Are there even any famous musicians who play the ukulele?

Sure there are, as Elvis Presley, Bing Crosby, George Harrison, and Joni Mitchell have all played this instrument. You must have heard these names before, since they’re all legendary musicians.

Among current-day music artists, Taylor Swift, Ed Sheeran, and Bruno Mars have played the uke in their concerts.

Any songs I can listen to that use the ukulele?

The classic song you must listen to is the beloved single “Somewhere Over the Rainbow” by Israel Kamakawiwo’ole. Head on over to YouTube to listen to it.

If you’re a fan of pop music, then you must have listened to “I’m Yours” by Jason Mraz. That song has the uke too.

If you’re a fan of alternative rock, then you know Eddie Vedder who’s the vocalist for Pearl Jam.
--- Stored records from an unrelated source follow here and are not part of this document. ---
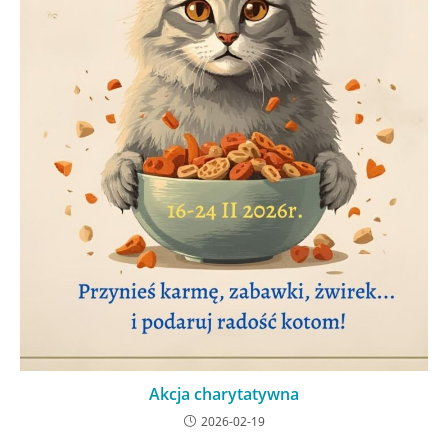
Akcja charytatywna
2026-02-19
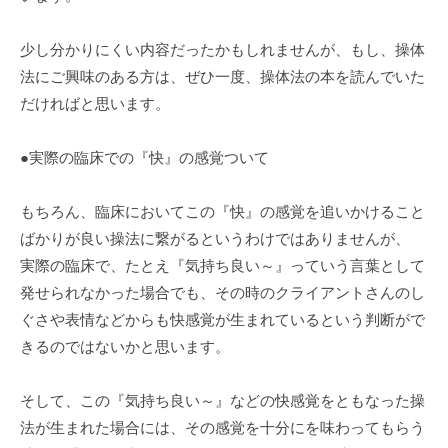
少し分かりにくい内容だったかもしれませんが、もし、操体
法にご興味のある方は、ぜひ一度、操体法の本を読んでいた
だければと思います。
●実際の臨床での『快』の感覚ついて
もちろん、臨床においてこの『快』の感覚を追いかけること
ばかりが良い操法に繋がるというわけではありませんが、
実際の臨床で、たとえ『気持ち良い～』っていう言葉として
発せられなかった場合でも、その時のクライアントさんのし
ぐさや表情などからも快感覚が生まれているという判断がで
きるのではないかと思います。
そして、この『気持ち良い～』などの快感覚をともなった操
法が生まれた場合には、その感覚を十分にを味わってもらう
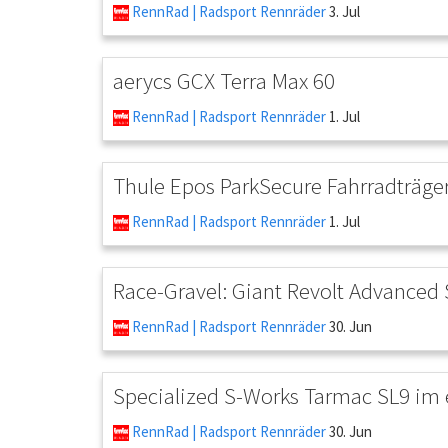
RennRad | Radsport Rennräder
3. Jul
aerycs GCX Terra Max 60
RennRad | Radsport Rennräder
1. Jul
Thule Epos ParkSecure Fahrradträge
RennRad | Radsport Rennräder
1. Jul
Race-Gravel: Giant Revolt Advanced 
RennRad | Radsport Rennräder
30. Jun
Specialized S-Works Tarmac SL9 im 
RennRad | Radsport Rennräder
30. Jun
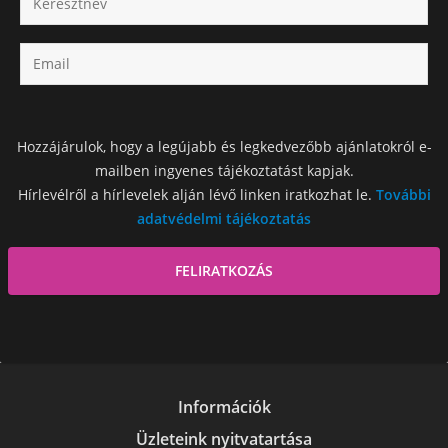
Hozzájárulok, hogy a legújabb és legkedvezőbb ajánlatokról e-
mailben ingyenes tájékoztatást kapjak.
Hírlevélről a hírlevelek alján lévő linken iratkozhat le.
További
adatvédelmi tájékoztatás
Információk
Üzleteink nyitvatartása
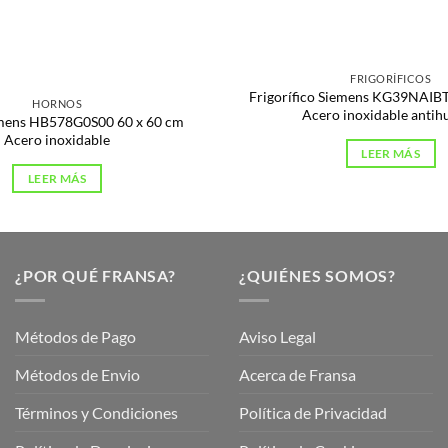
s
FRIGORÍFICOS
Frigorífico Siemens KG39NAIBT,
HORNOS
Acero inoxidable antihu
mens HB578G0S00 60 x 60 cm
Acero inoxidable
LEER MÁS
LEER MÁS
¿POR QUÉ FRANSA?
¿QUIÉNES SOMOS?
Métodos de Pago
Aviso Legal
Métodos de Envio
Acerca de Fransa
Términos y Condiciones
Política de Privacidad
ubre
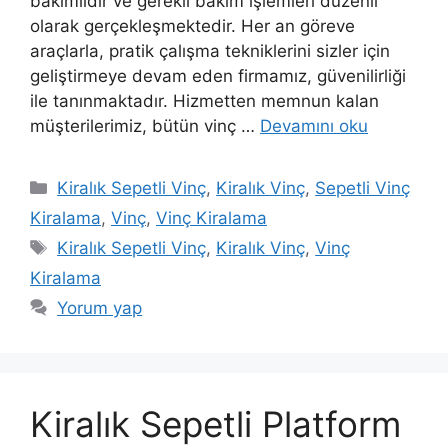
bakımlıdır ve gerekli bakım işlemleri düzenli
olarak gerçekleşmektedir. Her an göreve
araçlarla, pratik çalışma tekniklerini sizler için
geliştirmeye devam eden firmamız, güvenilirliği
ile tanınmaktadır. Hizmetten memnun kalan
müşterilerimiz, bütün vinç …
Devamını oku
Kategoriler
Kiralık Sepetli Vinç
,
Kiralık Vinç
,
Sepetli Vinç
Kiralama
,
Vinç
,
Vinç Kiralama
Etiketler
Kiralık Sepetli Vinç
,
Kiralık Vinç
,
Vinç
Kiralama
Yorum yap
Kiralık Sepetli Platform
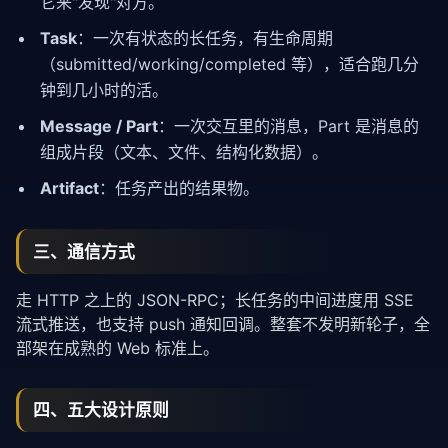
它来"发现"对方。
Task
：一次有状态的长任务，有生命周期
（submitted/working/completed 等），适合跑几分
钟到几小时的活。
Message / Part
：一次交互里的消息，Part 是消息的
组成片段（文本、文件、结构化数据）。
Artifact
：任务产出的结果物。
三、通信方式
走 HTTP 之上的 JSON-RPC；长任务的中间进度用 SSE
流式推送，也支持 push 通知回调。整套不发明新轮子，全
部架在成熟的 Web 标准上。
四、五大设计原则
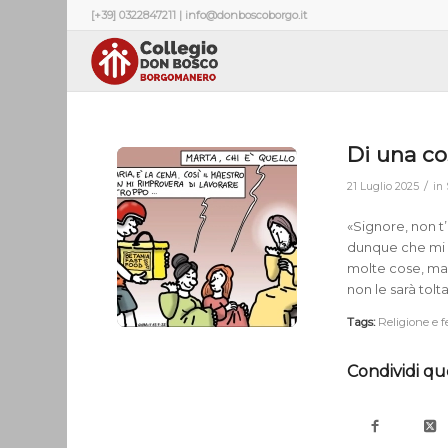
[+39] 0322847211 | info@donboscoborgo.it
Di una co
/
21 Luglio 2025
in
«Signore, non t’
dunque che mi aiu
molte cose, ma 
non le sarà tolta
Tags:
Religione e 
Condividi qu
He has a song called “Longing to Belong”, which features the ukulele.

Final Verdict

Each one here is a splendid choice and may be the best pineapple ukulele for you. But if you ask us and you’re a newbie, we think you should go with the Sawtooth ST-UKE-MPS-KIT-2.

You even get a chord chart, a case, and a tripod stand. This is a complete package, so for newbies you’re saved the trouble of getting them separately.

But the real price here is the uke itself. It’s just that good, probably because it uses real mahogany.

Try this, and even as you get better at playing the ukulele, you’ll still want to keep this. Even if you’re a serious musician, this works for practice and for travel, and for teaching your kids to love the ukulele.